MINNEAPOLIS -- The quiet in the locker room after the game was almost a respite for the Minnesota Vikings. They'd spent three hours being booed lustily during a sloppy home loss to a team in full-on rebuilding mode.

Sitting at 0-3 with a trip to London coming up, the Vikings' season is teetering on the brink of ruin, and they know it.

Jordan Cameron caught three touchdown passes, including the go-ahead grab in the back of the end zone with 51 seconds left, and the Cleveland Browns overcame a week of turmoil to stun the Vikings 31-27 Sunday.

"We have to fix it," said quarterback Christian Ponder, who heard chants for backup Matt Cassel throughout another uneven performance. "Otherwise we're going to be 0-16."

Ponder rushed for two touchdowns, but he also was 25 of 42 for 228 yards with one interception and one lost fumble. He didn't get much help from an offensive line that has woefully underperformed through three games. The unit allowed six sacks and had a hard time opening holes for Adrian Peterson against Cleveland's determined front seven.

Peterson rushed for 88 yards and a touchdown, averaged just 3.5 yards per carry and lost a fumble. The offense managed to turn four Browns turnovers into only 10 points and the defense couldn't hold a late lead for the second straight week.

The Browns trailed 27-24 and started at their 45 with 3:21 left. But Brian Hoyer capped a commanding march down the field with a 7-yard pass in the corner to Cameron to win the game.

"We've got to play better defense," said DE Jared Allen, who was shut down by Browns star left tackle Joe Thomas all afternoon. "I don't know if guys underestimated the Browns coming in or what the deal was, but we have to take a long look in the mirror and get better."
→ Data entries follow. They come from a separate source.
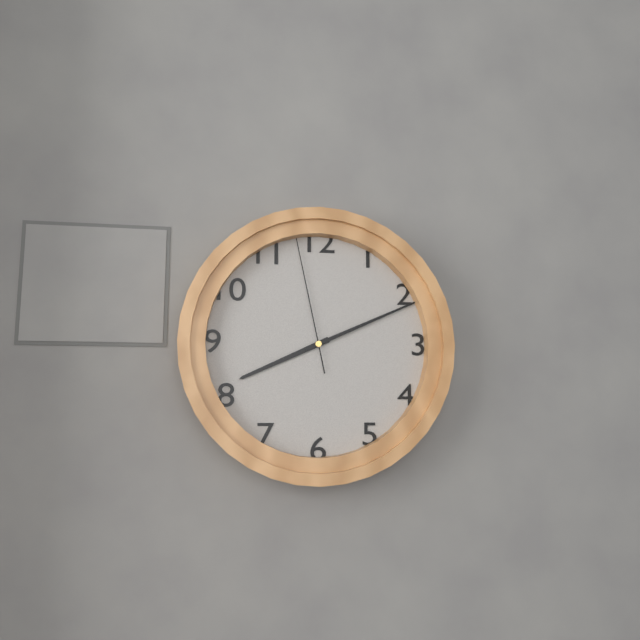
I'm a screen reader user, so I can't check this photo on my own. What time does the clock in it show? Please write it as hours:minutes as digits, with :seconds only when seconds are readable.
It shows 8:11:58
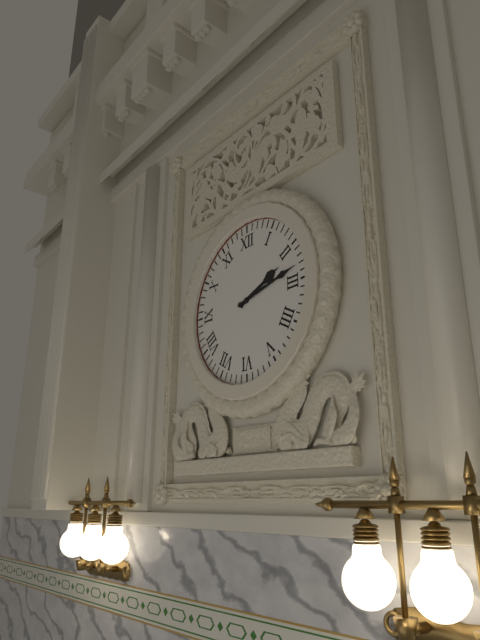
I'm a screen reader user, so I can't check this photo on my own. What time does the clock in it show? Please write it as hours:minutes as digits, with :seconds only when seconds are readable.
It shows 2:13
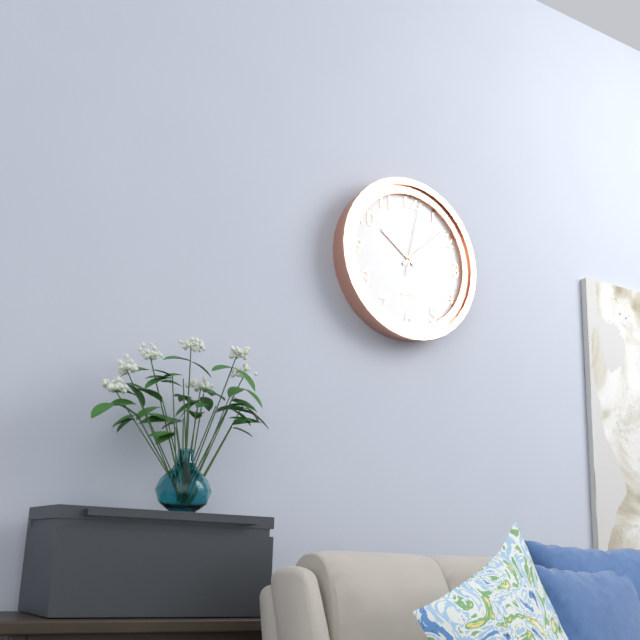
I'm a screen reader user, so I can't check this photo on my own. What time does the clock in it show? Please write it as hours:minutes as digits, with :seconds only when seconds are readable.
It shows 10:08:02
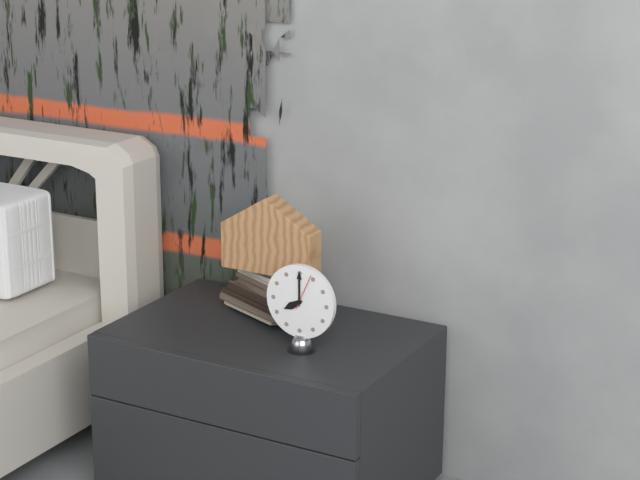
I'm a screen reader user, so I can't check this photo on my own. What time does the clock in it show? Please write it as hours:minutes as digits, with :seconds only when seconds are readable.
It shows 8:00
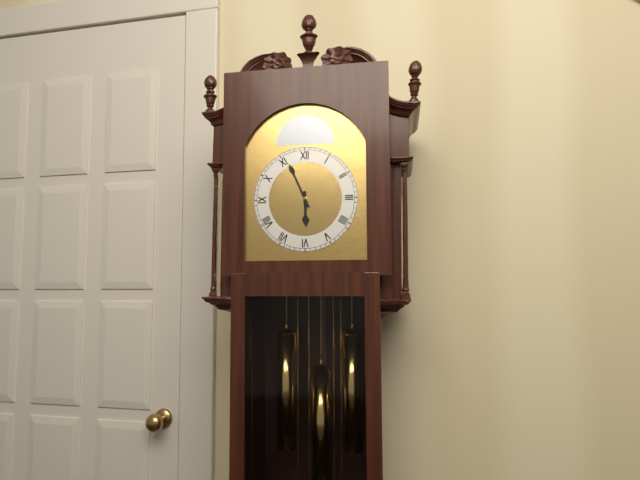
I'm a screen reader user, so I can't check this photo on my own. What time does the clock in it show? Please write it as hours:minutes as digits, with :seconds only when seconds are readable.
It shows 5:56
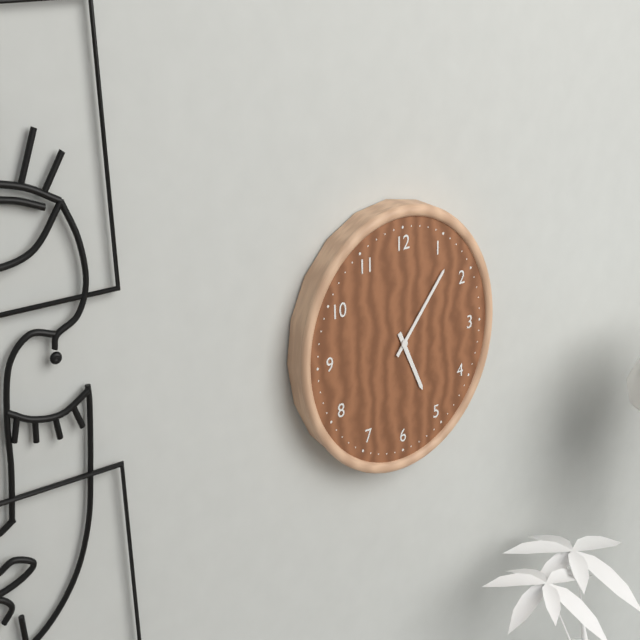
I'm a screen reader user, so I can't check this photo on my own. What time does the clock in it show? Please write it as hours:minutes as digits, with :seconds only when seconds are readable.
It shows 5:07
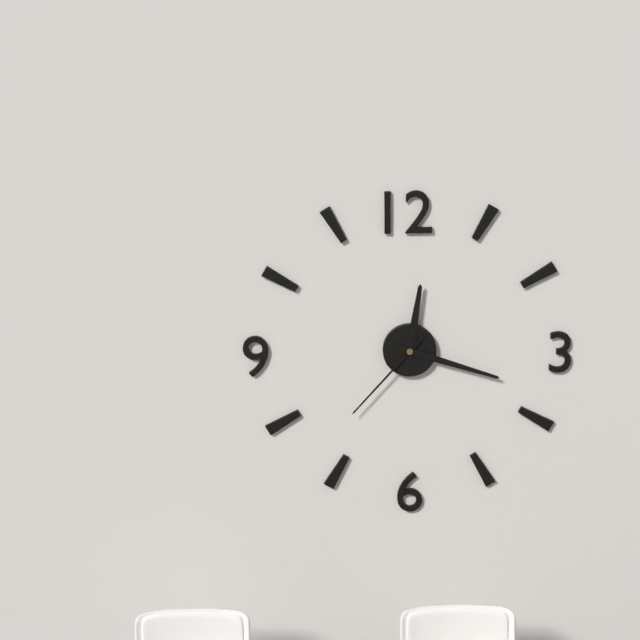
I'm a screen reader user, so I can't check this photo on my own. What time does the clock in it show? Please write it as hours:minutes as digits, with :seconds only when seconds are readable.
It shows 12:18:37
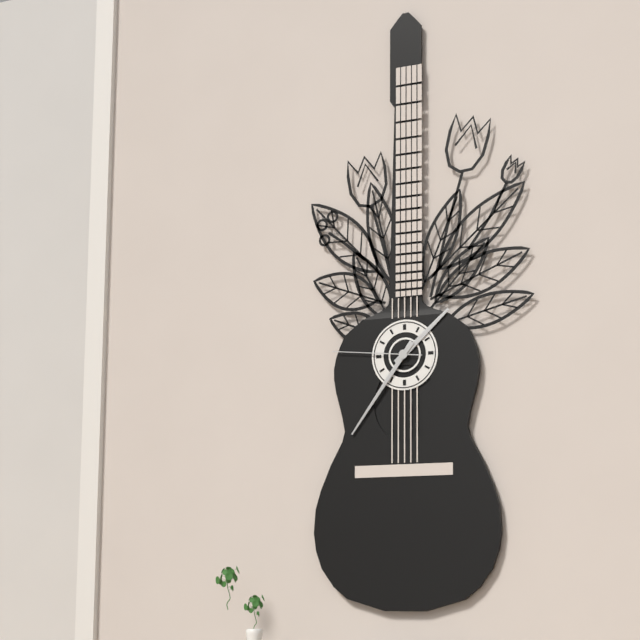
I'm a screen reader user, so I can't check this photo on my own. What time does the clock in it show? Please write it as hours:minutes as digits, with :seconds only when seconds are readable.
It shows 1:36:46
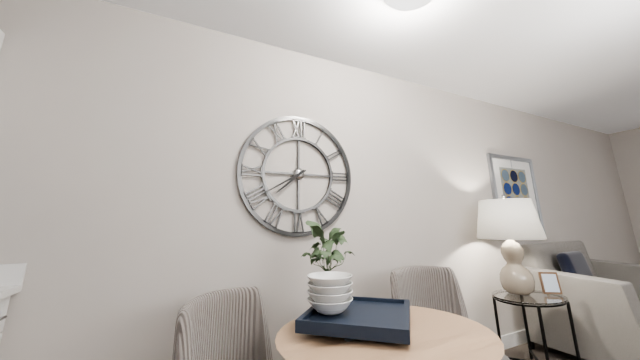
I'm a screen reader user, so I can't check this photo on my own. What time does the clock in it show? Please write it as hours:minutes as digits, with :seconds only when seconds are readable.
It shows 7:40
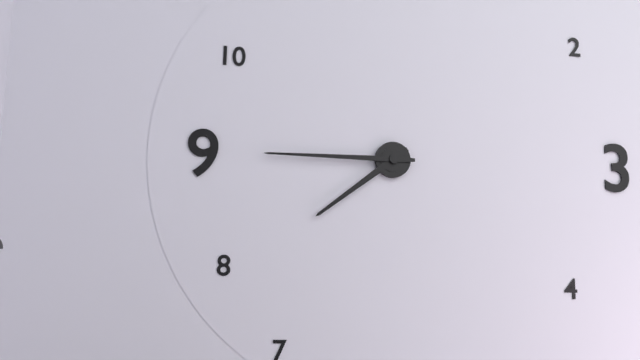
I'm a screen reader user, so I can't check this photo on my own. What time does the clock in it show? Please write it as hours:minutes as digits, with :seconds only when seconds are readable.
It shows 7:45
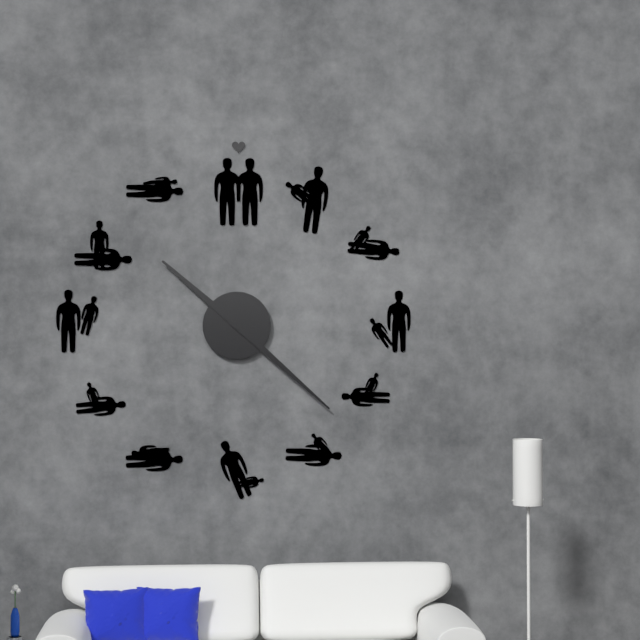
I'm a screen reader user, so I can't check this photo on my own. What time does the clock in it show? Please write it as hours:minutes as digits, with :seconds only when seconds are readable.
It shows 10:22
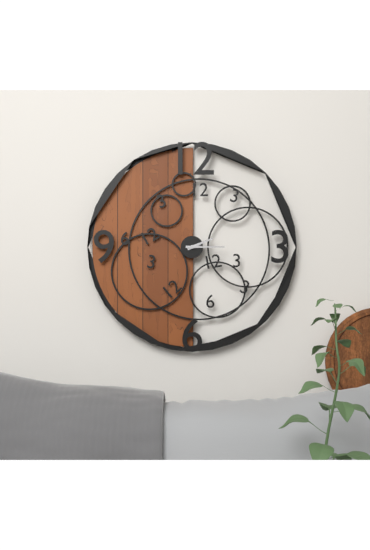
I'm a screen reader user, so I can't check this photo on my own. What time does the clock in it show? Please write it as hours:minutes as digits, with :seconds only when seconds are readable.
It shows 2:15
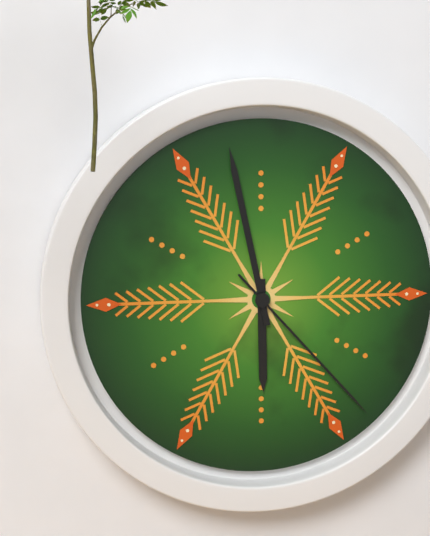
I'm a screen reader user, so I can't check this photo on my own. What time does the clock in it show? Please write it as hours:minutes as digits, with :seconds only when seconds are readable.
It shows 5:58:23
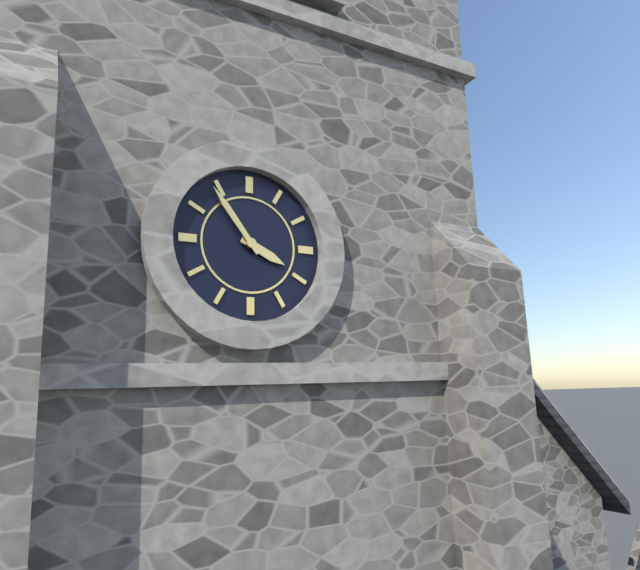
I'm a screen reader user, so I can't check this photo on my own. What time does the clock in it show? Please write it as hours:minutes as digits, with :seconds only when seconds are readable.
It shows 3:54
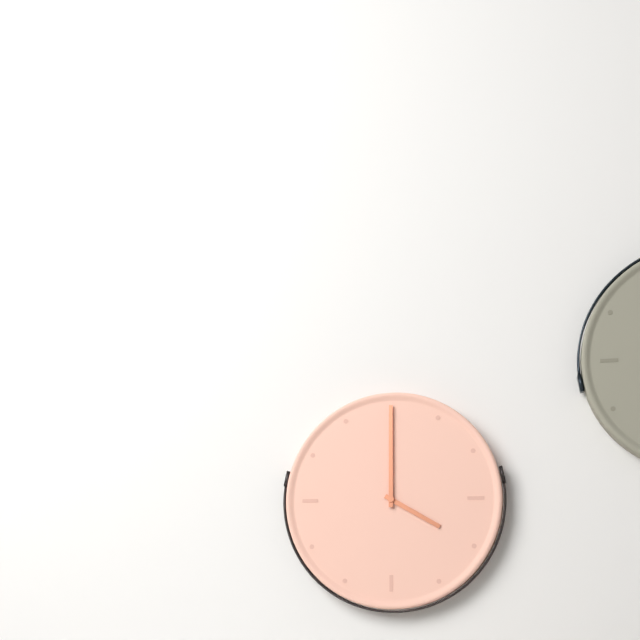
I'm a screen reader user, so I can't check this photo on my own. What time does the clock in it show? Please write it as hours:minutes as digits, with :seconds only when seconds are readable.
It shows 4:00
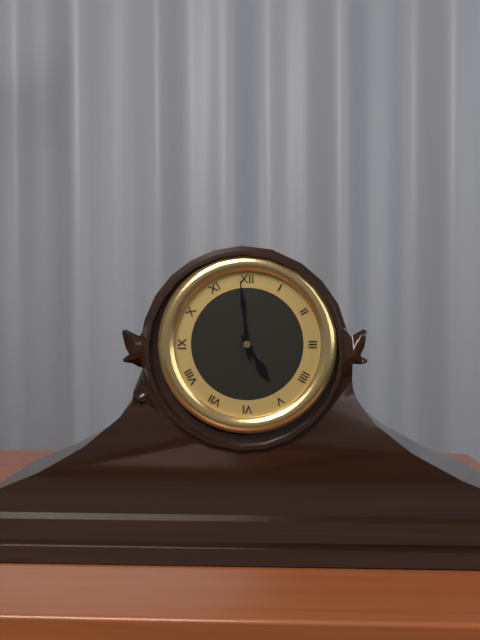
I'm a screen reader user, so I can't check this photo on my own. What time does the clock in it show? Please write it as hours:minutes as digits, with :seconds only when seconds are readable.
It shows 4:59
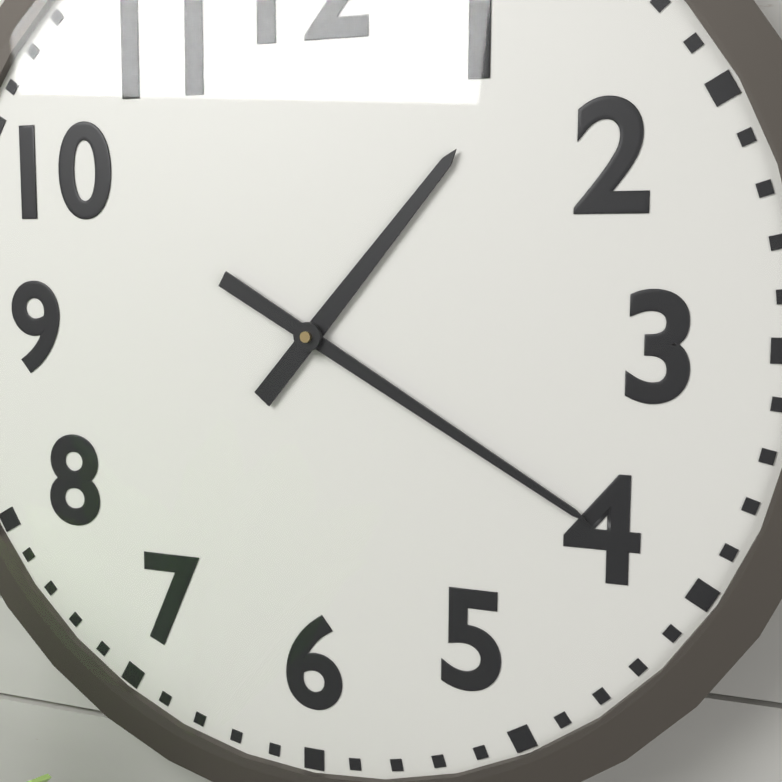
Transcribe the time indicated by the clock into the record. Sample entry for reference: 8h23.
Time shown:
1h20
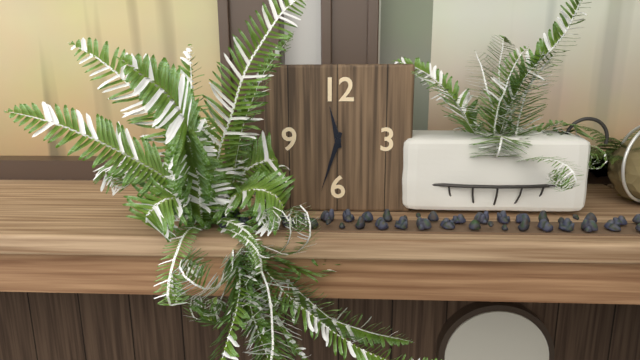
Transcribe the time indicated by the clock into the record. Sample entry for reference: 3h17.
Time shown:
11h33
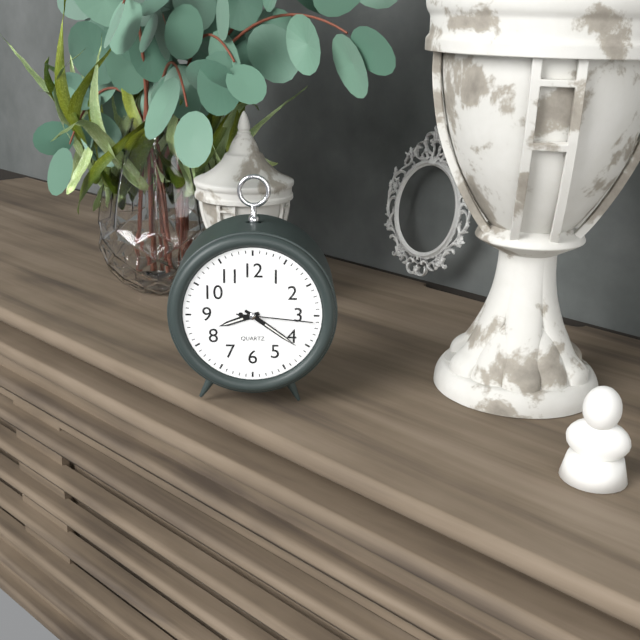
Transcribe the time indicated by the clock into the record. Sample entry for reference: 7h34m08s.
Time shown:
8h21m16s
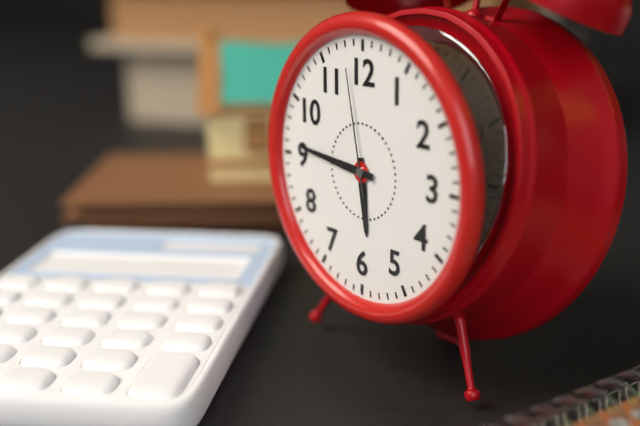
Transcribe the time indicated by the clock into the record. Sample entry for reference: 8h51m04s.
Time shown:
5h46m58s
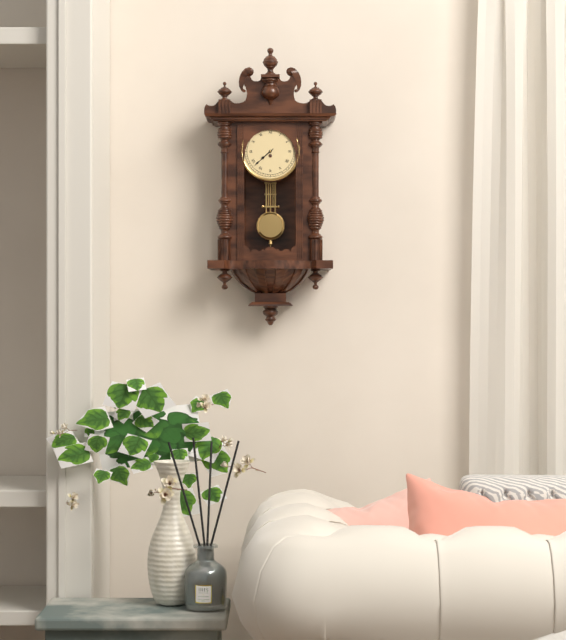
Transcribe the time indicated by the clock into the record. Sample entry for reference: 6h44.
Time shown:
7h38
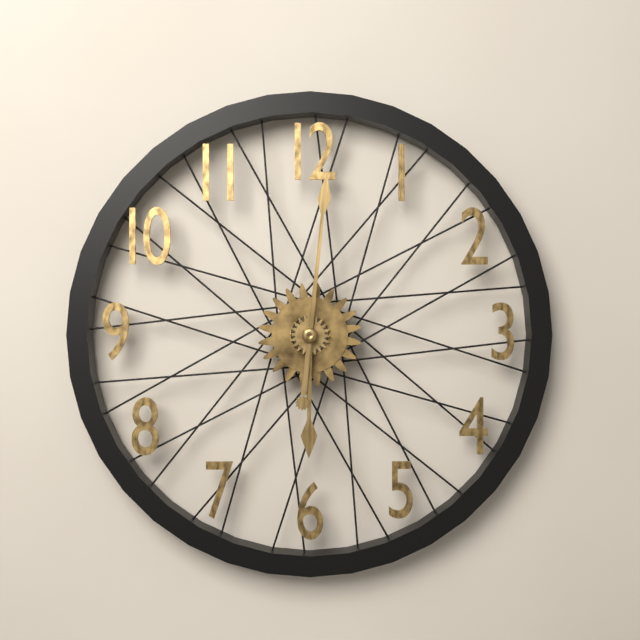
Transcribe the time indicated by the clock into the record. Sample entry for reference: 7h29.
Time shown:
6h01
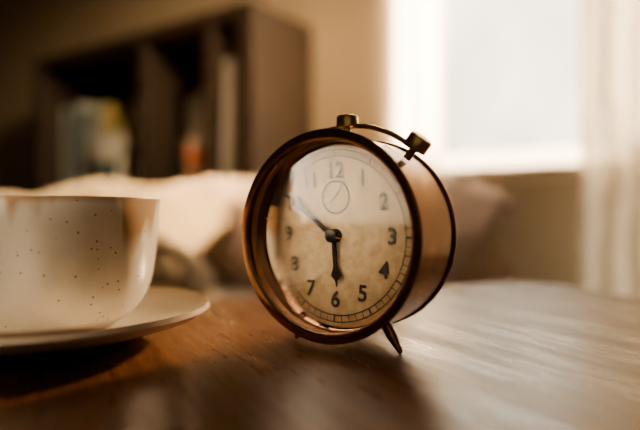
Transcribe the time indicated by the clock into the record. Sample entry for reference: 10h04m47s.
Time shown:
5h51m47s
The Vikings could live with starting 0-2 with road losses to NFC North foes Chicago and Detroit. But to lose at home to a team that just traded its starting running back and elevated third-string quarterback Hoyer to the starting job in place of Brandon Weeden? That one really stings.

Hoyer completed 30 of 54 passes for 321 yards with three touchdowns in his second career start. He also threw three interceptions, but Ponder and the Vikings couldn't make him pay for it. The chants for Cassel could be heard loud and clear in the second half.

Josh Gordon made a triumphant return from a two-game suspension with 10 catches for 146 yards and a 47-yard touchdown in the first quarter that tied the game at 7. That let the Vikings know the Browns had no intention of folding after a tumultuous week.

Far from tanking, the Browns threw everything they had at the Vikings. They executed a fake punt and a fake field goal that resulted in an 11-yard touchdown pass from holder and punter Spencer Lanning to Cameron that gave Cleveland a 24-14 lead in the second quarter.

The Vikings are sure to hear plenty of negativity as they get ready to cross the pond to play the Steelers in London next week. There were mental errors in all three phases, the defense continues to be leaky, and Ponder hasn't shown signs of being the long-term answer at quarterback.

Coach Leslie Frazier said Ponder remains his starter, and the coach made a mistake himself, challenging a muffed punt by Cleveland in the second quarter. But NFL rules prohibit coaches from challenging changes of possession, and referee Bill Leavy doubled down on the errors by mistakenly penalizing the Vikings 15 yards for unsportsmanlike conduct. The Vikings should have just been docked a timeout.

"To come up short and make some of the mistakes that we made, we've got a lot of work to do if we want to get it turned around," Frazier said. "We don't want to be losing home games. It's just not a good thing."